A non-compete agreement is a tool that many businesses employ to protect trade secrets (“TS”) and technological secrets (“TechS”) during the time an employee (“EE”) is working at the company and after the employee leaves.

From a legal perspective, non-compete agreements remain a subject of debate because they somewhat restrict employees’ rights to “work, choose occupations, employment, and workplace.”

However, in practice, many businesses still sign non-compete agreements with employees to ensure business operations as well as to enhance employees’ sense of responsibility.

  1. What is a non-compete agreement?

A non-compete agreement is understood as a commitment between an employee and the employer (“ER”), either as a standalone document or as a clause within the employment contract (“EC”), in which the employee agrees not to work, directly or indirectly, for the employer’s competitors for a specified period after the employment contract is terminated. Current labour law does not specifically regulate non-compete agreements.

  1. Legal grounds supporting non-compete agreements

Although not specifically regulated in current law, certain legal provisions indirectly support the legality of these agreements:

According to Article 3.2 of the 2015 Civil Code, individuals and legal entities may establish, implement, and terminate civil rights and obligations on the basis of free, voluntary commitments and agreements, provided they do not violate prohibitions of the law and are not contrary to social ethics. Furthermore, under Article 198 of the 2005 Intellectual Property Law, as amended by Article 1.76(a) of the 2022 Intellectual Property Law, intellectual property rights holders have the right to:

  • Apply technological measures to protect rights, provide rights management information, or use other technological measures to prevent infringement of intellectual property rights;
  • Request organisations and individuals who infringe intellectual property rights to cease the infringement, remove and delete infringing content on telecommunications and Internet networks, apologise, publicly correct, and compensate for damages;
  • Request competent state authorities to handle intellectual property rights infringements according to legal provisions.
  1. Legal grounds not supporting non-compete agreements

On the other hand, certain provisions in Vietnamese law protect employees’ right to work freely:

2019 Labour Code (Article 5.1(a)): Stipulates that employees have the right to freely choose their employment and workplace. 2013 Constitution (Article 35.1): Protects citizens’ rights to freely choose occupations and workplaces. 2013 Employment Law (Article 9.6): Prohibits actions that obstruct or restrict the legitimate rights of employees. 2013 Employment Law (Article 4): Ensures the right to work and the freedom to choose employment.

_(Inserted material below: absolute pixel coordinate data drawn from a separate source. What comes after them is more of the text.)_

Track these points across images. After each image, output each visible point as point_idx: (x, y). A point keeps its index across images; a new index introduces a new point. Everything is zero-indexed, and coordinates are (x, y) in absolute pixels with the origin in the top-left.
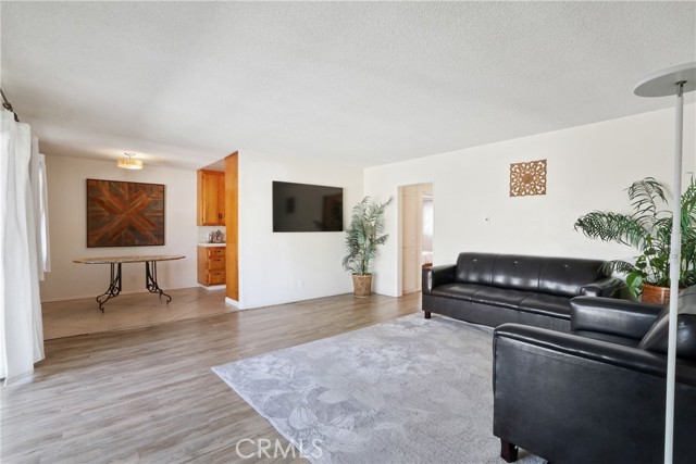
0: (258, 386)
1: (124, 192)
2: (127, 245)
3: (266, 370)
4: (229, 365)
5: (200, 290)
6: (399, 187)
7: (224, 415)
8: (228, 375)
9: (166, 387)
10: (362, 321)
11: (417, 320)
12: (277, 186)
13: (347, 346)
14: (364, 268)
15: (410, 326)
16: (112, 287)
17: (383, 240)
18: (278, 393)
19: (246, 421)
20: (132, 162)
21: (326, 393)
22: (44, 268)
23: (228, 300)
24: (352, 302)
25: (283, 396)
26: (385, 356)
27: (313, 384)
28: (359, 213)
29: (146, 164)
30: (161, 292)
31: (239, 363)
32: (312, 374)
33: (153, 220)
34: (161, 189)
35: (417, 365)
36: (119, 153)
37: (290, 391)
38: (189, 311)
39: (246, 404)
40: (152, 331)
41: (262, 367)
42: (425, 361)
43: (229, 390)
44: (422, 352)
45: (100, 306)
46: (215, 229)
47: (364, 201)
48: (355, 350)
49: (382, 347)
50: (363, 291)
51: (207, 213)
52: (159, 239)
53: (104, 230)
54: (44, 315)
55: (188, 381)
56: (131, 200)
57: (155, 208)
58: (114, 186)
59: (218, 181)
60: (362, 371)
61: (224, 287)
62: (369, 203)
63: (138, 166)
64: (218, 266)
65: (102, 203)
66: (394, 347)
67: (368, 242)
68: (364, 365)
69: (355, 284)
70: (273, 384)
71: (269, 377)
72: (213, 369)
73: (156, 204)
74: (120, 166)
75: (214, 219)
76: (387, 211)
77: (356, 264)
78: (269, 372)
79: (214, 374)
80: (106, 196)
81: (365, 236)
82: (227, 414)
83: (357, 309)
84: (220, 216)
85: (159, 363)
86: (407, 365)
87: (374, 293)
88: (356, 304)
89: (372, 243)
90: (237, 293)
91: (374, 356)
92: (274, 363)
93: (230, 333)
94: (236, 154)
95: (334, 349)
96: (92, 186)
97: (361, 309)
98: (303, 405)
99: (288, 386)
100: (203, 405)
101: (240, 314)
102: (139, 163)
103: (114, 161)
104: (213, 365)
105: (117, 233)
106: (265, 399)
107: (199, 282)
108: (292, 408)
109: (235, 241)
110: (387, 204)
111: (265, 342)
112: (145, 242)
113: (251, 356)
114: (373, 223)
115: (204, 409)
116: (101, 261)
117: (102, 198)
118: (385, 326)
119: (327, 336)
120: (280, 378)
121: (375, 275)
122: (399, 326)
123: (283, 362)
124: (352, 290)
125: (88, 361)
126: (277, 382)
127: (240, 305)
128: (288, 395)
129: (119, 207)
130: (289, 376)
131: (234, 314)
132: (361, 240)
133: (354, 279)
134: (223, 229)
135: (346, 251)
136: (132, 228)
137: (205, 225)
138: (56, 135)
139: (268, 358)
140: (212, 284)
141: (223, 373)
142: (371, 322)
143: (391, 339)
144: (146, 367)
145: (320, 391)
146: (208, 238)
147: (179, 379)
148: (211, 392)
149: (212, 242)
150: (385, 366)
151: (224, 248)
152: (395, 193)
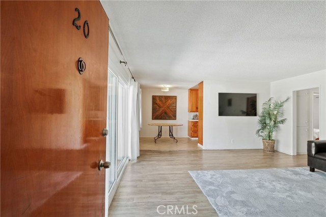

  1. Benefits of non-compete agreements for businesses

Although legally controversial, non-compete agreements provide important benefits to businesses:

Protecting trade secrets, technological secrets, and reducing competition risk: Ensuring that employees do not use the business’s trade secrets and technological secrets for competitors after the employment contract is terminated. Legal basis: These agreements can serve as evidence in dispute resolution, minimising legal risks for businesses.

Conclusion

The non-compete agreement is an important measure that helps protect business interests, particularly in highly competitive industries. However, when applying this agreement, businesses should be cautious to avoid infringing on employees’ freedom to work as stipulated by Vietnamese law.